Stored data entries
------

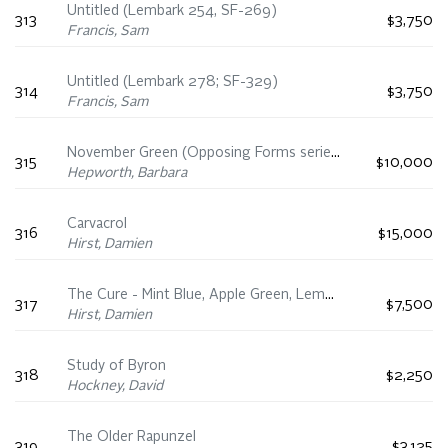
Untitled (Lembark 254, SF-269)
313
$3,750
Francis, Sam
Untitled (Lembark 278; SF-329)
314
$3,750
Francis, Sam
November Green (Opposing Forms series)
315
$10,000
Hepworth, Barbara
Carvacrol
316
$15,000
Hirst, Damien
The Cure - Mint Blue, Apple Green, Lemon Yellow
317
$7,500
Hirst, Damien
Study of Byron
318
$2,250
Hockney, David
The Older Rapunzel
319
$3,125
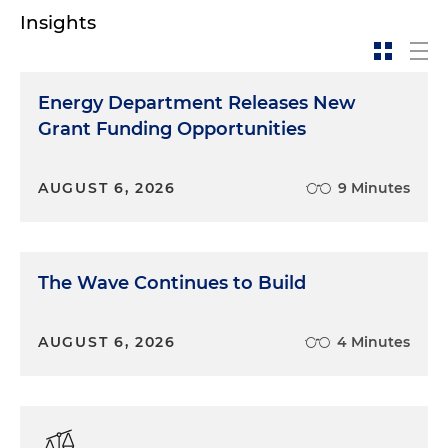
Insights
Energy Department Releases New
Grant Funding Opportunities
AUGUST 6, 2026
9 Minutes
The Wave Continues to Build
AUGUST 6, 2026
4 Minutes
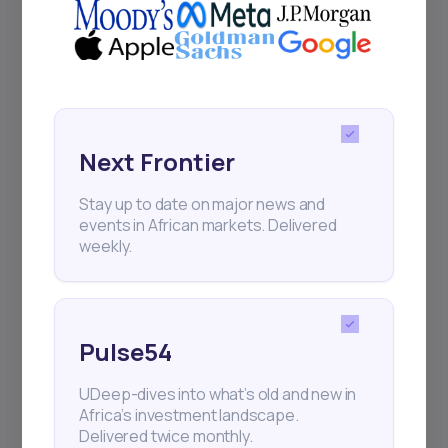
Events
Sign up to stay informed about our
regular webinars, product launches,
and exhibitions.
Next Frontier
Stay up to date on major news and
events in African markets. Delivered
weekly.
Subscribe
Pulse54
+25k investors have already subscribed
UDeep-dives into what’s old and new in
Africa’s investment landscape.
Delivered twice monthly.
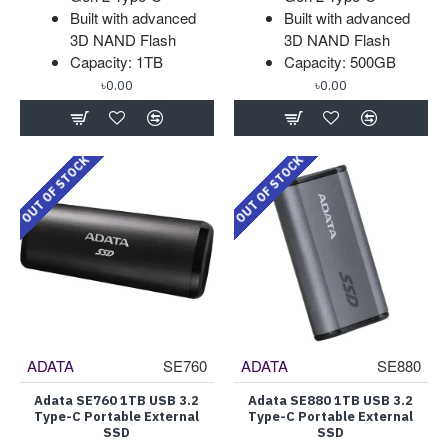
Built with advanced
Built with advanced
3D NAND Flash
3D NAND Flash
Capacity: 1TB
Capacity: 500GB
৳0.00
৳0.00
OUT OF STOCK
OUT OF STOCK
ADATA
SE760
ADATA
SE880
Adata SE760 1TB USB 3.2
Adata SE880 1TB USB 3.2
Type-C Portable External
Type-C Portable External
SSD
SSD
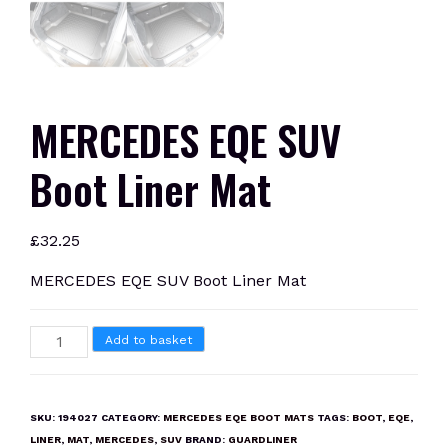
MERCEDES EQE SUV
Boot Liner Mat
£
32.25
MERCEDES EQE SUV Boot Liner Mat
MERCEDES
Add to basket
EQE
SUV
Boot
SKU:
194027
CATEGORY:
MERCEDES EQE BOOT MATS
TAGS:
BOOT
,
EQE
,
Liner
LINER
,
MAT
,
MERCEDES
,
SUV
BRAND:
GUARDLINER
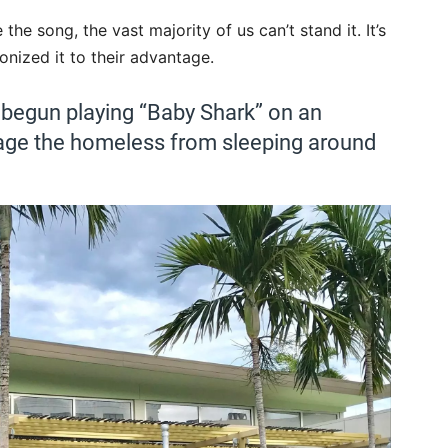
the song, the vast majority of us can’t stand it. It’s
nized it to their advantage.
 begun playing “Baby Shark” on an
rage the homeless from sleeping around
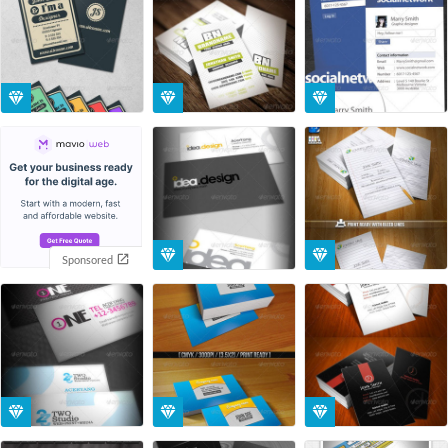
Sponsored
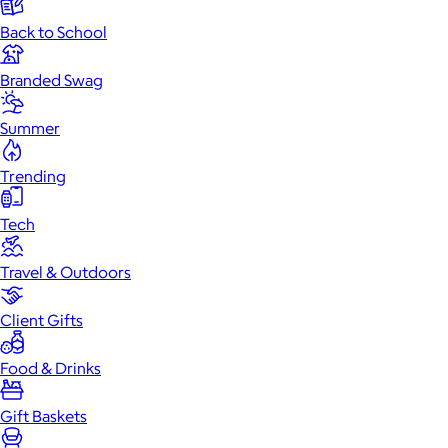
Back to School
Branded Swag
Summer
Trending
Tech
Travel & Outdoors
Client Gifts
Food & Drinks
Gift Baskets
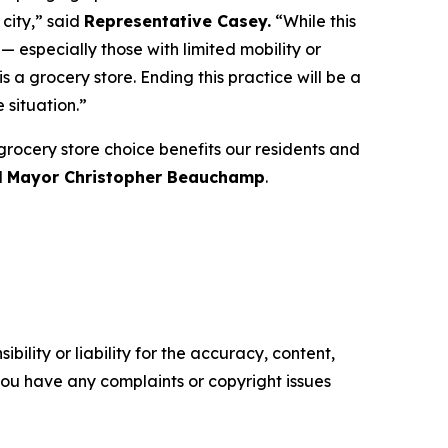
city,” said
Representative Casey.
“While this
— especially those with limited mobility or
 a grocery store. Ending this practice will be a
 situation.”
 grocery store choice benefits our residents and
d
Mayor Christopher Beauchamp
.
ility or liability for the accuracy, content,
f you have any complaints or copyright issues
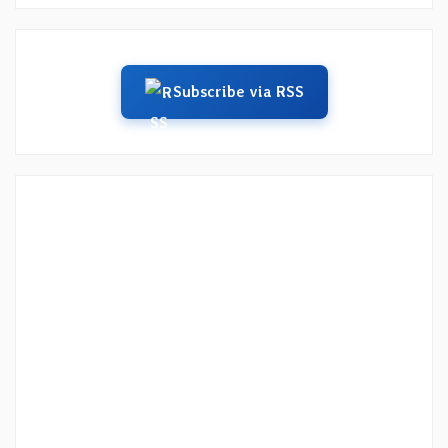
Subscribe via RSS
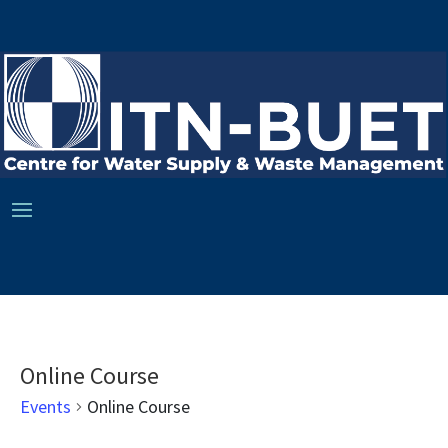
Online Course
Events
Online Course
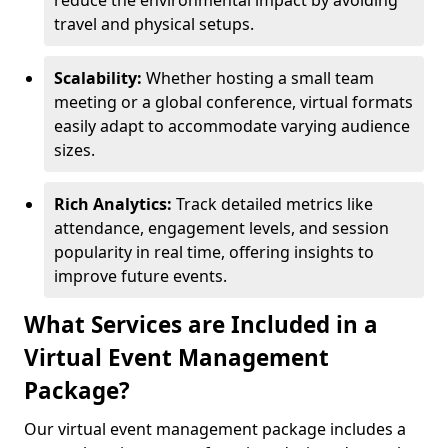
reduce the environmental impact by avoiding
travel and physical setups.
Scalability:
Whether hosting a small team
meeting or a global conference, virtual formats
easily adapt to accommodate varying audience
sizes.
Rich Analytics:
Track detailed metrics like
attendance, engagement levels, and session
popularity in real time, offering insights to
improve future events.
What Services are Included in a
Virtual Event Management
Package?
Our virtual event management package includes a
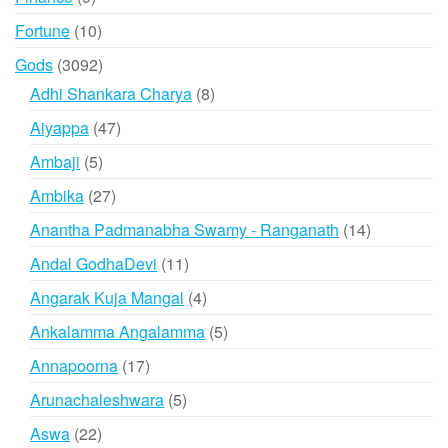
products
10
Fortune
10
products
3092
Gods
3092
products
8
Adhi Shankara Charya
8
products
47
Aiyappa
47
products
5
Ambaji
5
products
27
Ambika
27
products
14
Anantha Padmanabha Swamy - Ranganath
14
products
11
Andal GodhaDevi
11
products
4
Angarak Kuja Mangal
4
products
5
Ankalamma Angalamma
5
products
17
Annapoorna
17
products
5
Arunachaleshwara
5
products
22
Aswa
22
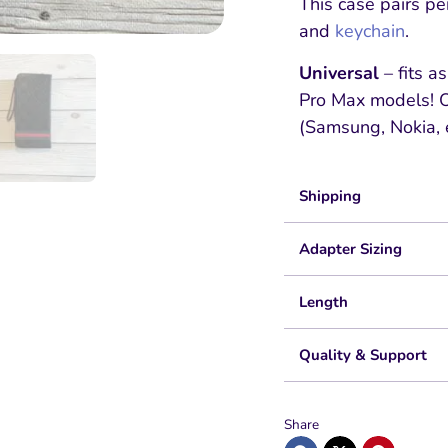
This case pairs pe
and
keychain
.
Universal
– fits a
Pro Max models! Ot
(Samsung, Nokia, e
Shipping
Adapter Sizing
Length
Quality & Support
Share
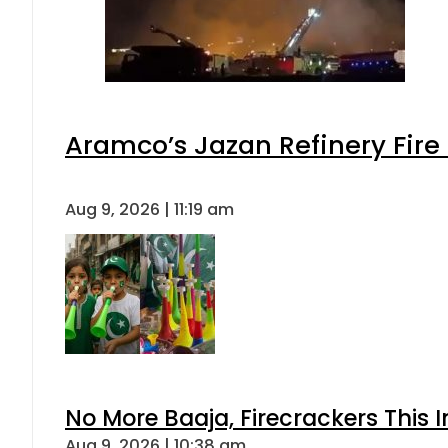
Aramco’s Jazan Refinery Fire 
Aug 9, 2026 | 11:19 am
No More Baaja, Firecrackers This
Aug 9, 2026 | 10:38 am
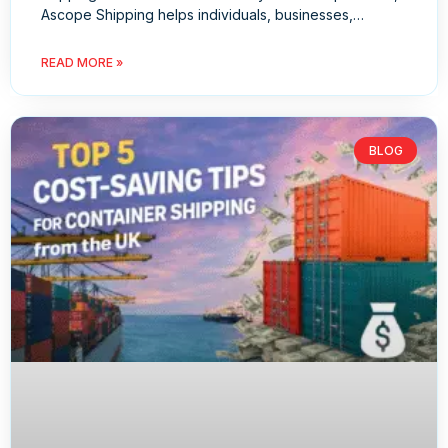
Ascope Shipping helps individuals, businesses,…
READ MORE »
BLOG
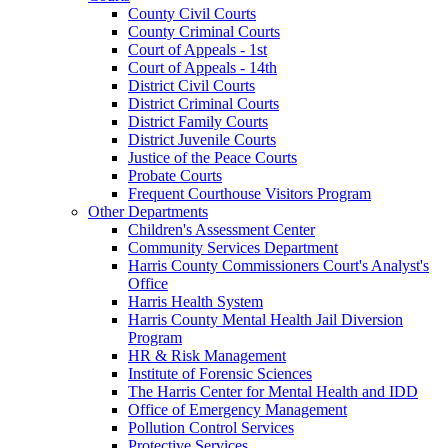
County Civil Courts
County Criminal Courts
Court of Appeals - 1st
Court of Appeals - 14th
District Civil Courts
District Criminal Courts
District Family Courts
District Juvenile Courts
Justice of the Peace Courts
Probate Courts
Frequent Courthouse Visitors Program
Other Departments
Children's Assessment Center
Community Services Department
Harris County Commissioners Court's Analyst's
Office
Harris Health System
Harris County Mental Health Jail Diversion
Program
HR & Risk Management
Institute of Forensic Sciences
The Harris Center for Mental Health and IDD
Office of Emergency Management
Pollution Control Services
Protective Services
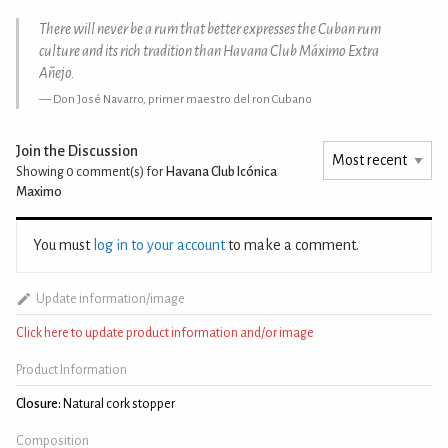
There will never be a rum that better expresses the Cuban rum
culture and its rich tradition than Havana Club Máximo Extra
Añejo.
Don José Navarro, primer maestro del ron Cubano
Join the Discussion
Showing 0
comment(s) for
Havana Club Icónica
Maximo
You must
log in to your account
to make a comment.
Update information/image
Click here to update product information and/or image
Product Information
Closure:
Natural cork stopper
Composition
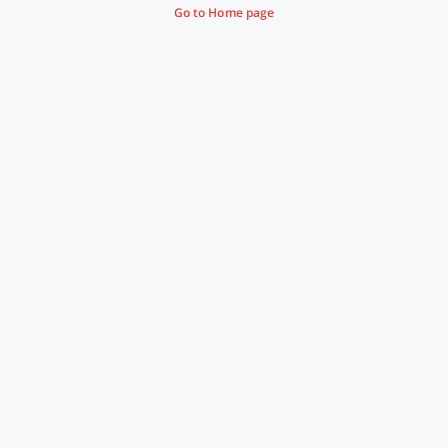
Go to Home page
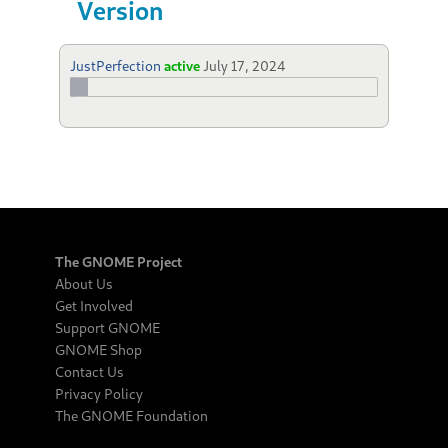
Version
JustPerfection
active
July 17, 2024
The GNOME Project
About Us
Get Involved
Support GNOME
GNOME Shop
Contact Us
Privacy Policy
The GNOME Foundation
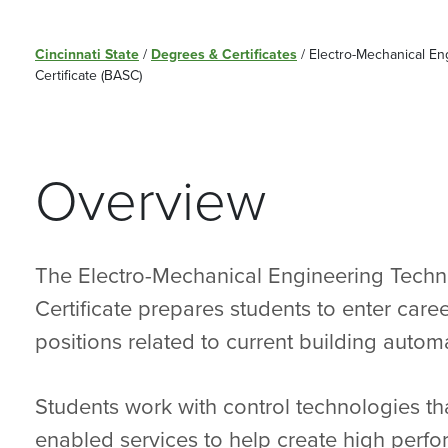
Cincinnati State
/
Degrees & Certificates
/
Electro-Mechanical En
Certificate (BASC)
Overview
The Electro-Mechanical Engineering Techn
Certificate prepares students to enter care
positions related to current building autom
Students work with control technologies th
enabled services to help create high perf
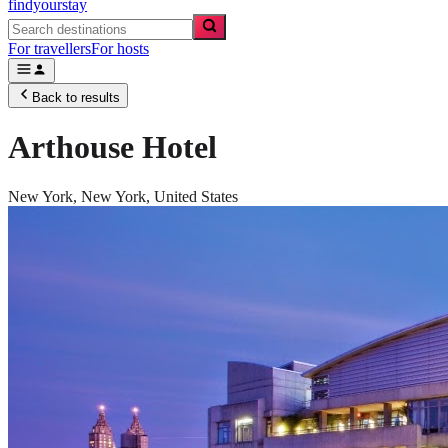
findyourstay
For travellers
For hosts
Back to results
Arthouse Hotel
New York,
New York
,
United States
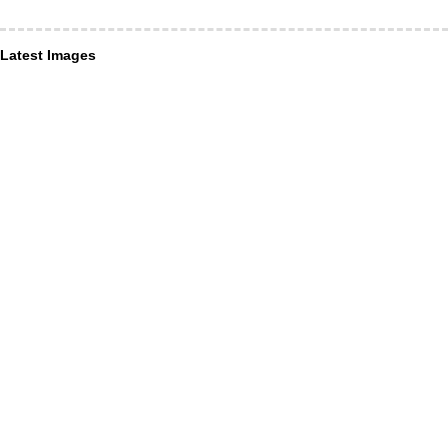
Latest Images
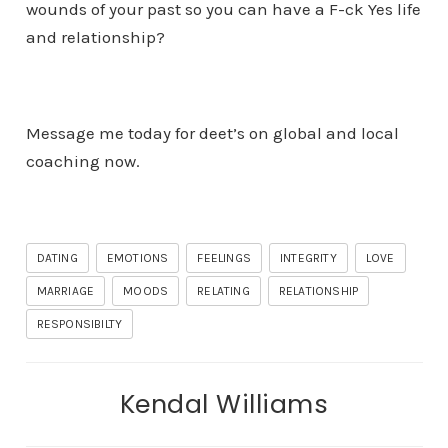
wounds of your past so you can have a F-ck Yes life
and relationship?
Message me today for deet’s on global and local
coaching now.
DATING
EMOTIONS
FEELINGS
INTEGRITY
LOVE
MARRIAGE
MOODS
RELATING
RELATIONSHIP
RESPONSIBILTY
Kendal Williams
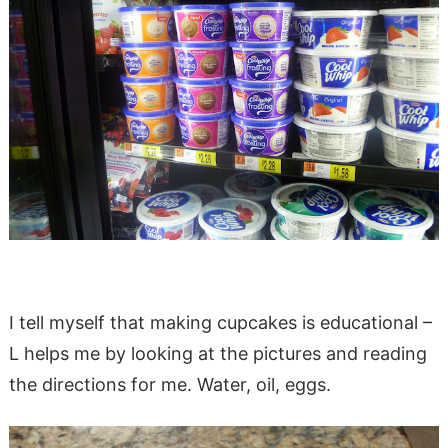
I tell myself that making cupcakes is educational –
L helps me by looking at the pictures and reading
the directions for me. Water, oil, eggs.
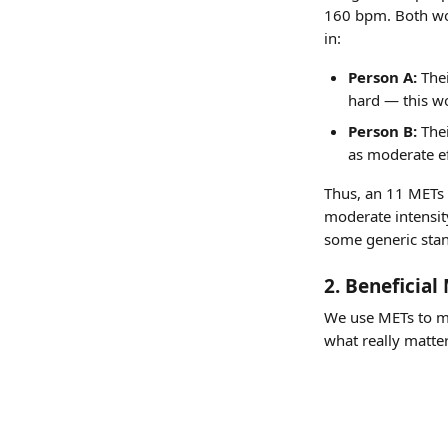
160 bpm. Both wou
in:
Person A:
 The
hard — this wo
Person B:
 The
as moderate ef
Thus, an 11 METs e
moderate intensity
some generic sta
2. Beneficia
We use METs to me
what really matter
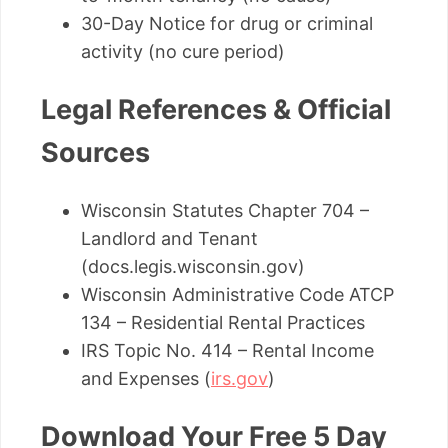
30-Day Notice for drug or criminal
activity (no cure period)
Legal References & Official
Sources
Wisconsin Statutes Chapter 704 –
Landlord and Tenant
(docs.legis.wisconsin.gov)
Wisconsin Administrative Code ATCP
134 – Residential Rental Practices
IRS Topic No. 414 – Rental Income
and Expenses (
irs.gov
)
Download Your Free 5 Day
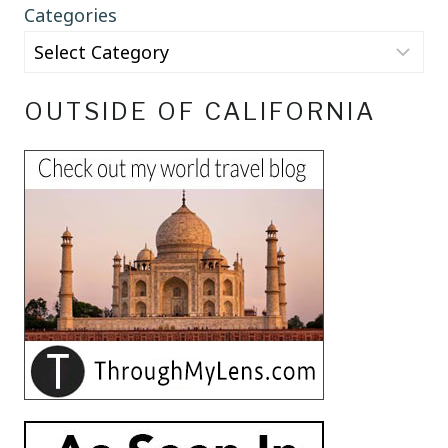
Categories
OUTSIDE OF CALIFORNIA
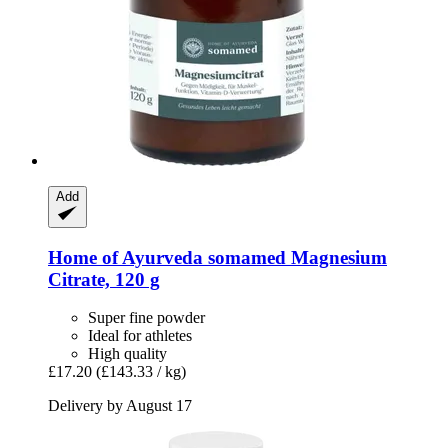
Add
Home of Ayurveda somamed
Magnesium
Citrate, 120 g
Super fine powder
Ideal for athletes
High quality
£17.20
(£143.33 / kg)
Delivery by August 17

------

• _EXERCISE OBJECTIVE_
Please rewrite all of the material above with "Type-C Portable External" replaced by "USB-C Portable External" wherever it appears, changing nothing else. Leave the pictures out of your answer.

• _EXERCISE OUTPUT_
Untitled (Lembark 254, SF-269)
313
$3,750
Francis, Sam
Untitled (Lembark 278; SF-329)
314
$3,750
Francis, Sam
November Green (Opposing Forms series)
315
$10,000
Hepworth, Barbara
Carvacrol
316
$15,000
Hirst, Damien
The Cure - Mint Blue, Apple Green, Lemon Yellow
317
$7,500
Hirst, Damien
Study of Byron
318
$2,250
Hockney, David
The Older Rapunzel
319
$3,125
Insights
Energy Department Releases New
Grant Funding Opportunities
AUGUST 6, 2026
9 Minutes
The Wave Continues to Build
AUGUST 6, 2026
4 Minutes
Events
Sign up to stay informed about our
regular webinars, product launches,
and exhibitions.
Next Frontier
Stay up to date on major news and
events in African markets. Delivered
weekly.
Subscribe
Pulse54
+25k investors have already subscribed
UDeep-dives into what’s old and new in
Africa’s investment landscape.
Delivered twice monthly.
Built with advanced
Built with advanced
3D NAND Flash
3D NAND Flash
Capacity: 1TB
Capacity: 500GB
৳0.00
৳0.00
OUT OF STOCK
OUT OF STOCK
ADATA
SE760
ADATA
SE880
Adata SE760 1TB USB 3.2
Adata SE880 1TB USB 3.2
USB-C Portable External
USB-C Portable External
SSD
SSD
MERCEDES EQE SUV
Boot Liner Mat
£
32.25
MERCEDES EQE SUV Boot Liner Mat
MERCEDES
Add to basket
EQE
SUV
Boot
SKU:
194027
CATEGORY:
MERCEDES EQE BOOT MATS
TAGS:
BOOT
,
EQE
,
Liner
LINER
,
MAT
,
MERCEDES
,
SUV
BRAND:
GUARDLINER
the song, the vast majority of us can’t stand it. It’s
nized it to their advantage.
 begun playing “Baby Shark” on an
rage the homeless from sleeping around
Sponsored
Back to School
Branded Swag
Summer
Trending
Tech
Travel & Outdoors
Client Gifts
Food & Drinks
Gift Baskets
city,” said
Representative Casey.
“While this
— especially those with limited mobility or
 a grocery store. Ending this practice will be a
 situation.”
 grocery store choice benefits our residents and
d
Mayor Christopher Beauchamp
.
ility or liability for the accuracy, content,
f you have any complaints or copyright issues
Subscribe via RSS
Online Course
Events
Online Course
reduce the environmental impact by avoiding
travel and physical setups.
Scalability:
Whether hosting a small team
meeting or a global conference, virtual formats
easily adapt to accommodate varying audience
sizes.
Rich Analytics:
Track detailed metrics like
attendance, engagement levels, and session
popularity in real time, offering insights to
improve future events.
What Services are Included in a
Virtual Event Management
Package?
Our virtual event management package includes a
products
10
Fortune
10
products
3092
Gods
3092
products
8
Adhi Shankara Charya
8
products
47
Aiyappa
47
products
5
Ambaji
5
products
27
Ambika
27
products
14
Anantha Padmanabha Swamy - Ranganath
14
products
11
Andal GodhaDevi
11
products
4
Angarak Kuja Mangal
4
products
5
Ankalamma Angalamma
5
products
17
Annapoorna
17
products
5
Arunachaleshwara
5
products
22
Aswa
22
This case pairs pe
and
keychain
.
Universal
– fits a
Pro Max models! Ot
(Samsung, Nokia, e
Shipping
Adapter Sizing
Length
Quality & Support
Share
Aramco’s Jazan Refinery Fire 
Aug 9, 2026 | 11:19 am
No More Baaja, Firecrackers This
Aug 9, 2026 | 10:38 am
Ascope Shipping helps individuals, businesses,…
READ MORE »
BLOG
County Civil Courts
County Criminal Courts
Court of Appeals - 1st
Court of Appeals - 14th
District Civil Courts
District Criminal Courts
District Family Courts
District Juvenile Courts
Justice of the Peace Courts
Probate Courts
Frequent Courthouse Visitors Program
Other Departments
Children's Assessment Center
Community Services Department
Harris County Commissioners Court's Analyst's
Office
Harris Health System
Harris County Mental Health Jail Diversion
Program
HR & Risk Management
Institute of Forensic Sciences
The Harris Center for Mental Health and IDD
Office of Emergency Management
Pollution Control Services
Protective Services
There will never be a rum that better expresses the Cuban rum
culture and its rich tradition than Havana Club Máximo Extra
Añejo.
Don José Navarro, primer maestro del ron Cubano
Join the Discussion
Showing 0
comment(s) for
Havana Club Icónica
Maximo
You must
log in to your account
to make a comment.
Update information/image
Click here to update product information and/or image
Product Information
Closure:
Natural cork stopper
Composition
Go to Home page
Version
JustPerfection
active
July 17, 2024
The GNOME Project
About Us
Get Involved
Support GNOME
GNOME Shop
Contact Us
Privacy Policy
The GNOME Foundation
Cincinnati State
/
Degrees & Certificates
/
Electro-Mechanical En
Certificate (BASC)
Overview
The Electro-Mechanical Engineering Techn
Certificate prepares students to enter care
positions related to current building autom
Students work with control technologies th
enabled services to help create high perf
findyourstay
For travellers
For hosts
Back to results
Arthouse Hotel
New York,
New York
,
United States
Latest Images
wounds of your past so you can have a F-ck Yes life
and relationship?
Message me today for deet’s on global and local
coaching now.
DATING
EMOTIONS
FEELINGS
INTEGRITY
LOVE
MARRIAGE
MOODS
RELATING
RELATIONSHIP
RESPONSIBILTY
Kendal Williams
I tell myself that making cupcakes is educational –
L helps me by looking at the pictures and reading
the directions for me. Water, oil, eggs.
160 bpm. Both wou
in:
Person A:
 The
hard — this wo
Person B:
 The
as moderate ef
Thus, an 11 METs e
moderate intensity
some generic sta
2. Beneficia
We use METs to me
what really matter
30-Day Notice for drug or criminal
activity (no cure period)
Legal References & Official
Sources
Wisconsin Statutes Chapter 704 –
Landlord and Tenant
(docs.legis.wisconsin.gov)
Wisconsin Administrative Code ATCP
134 – Residential Rental Practices
IRS Topic No. 414 – Rental Income
and Expenses (
irs.gov
)
Download Your Free 5 Day
Categories
OUTSIDE OF CALIFORNIA
Add
Home of Ayurveda somamed
Magnesium
Citrate, 120 g
Super fine powder
Ideal for athletes
High quality
£17.20
(£143.33 / kg)
Delivery by August 17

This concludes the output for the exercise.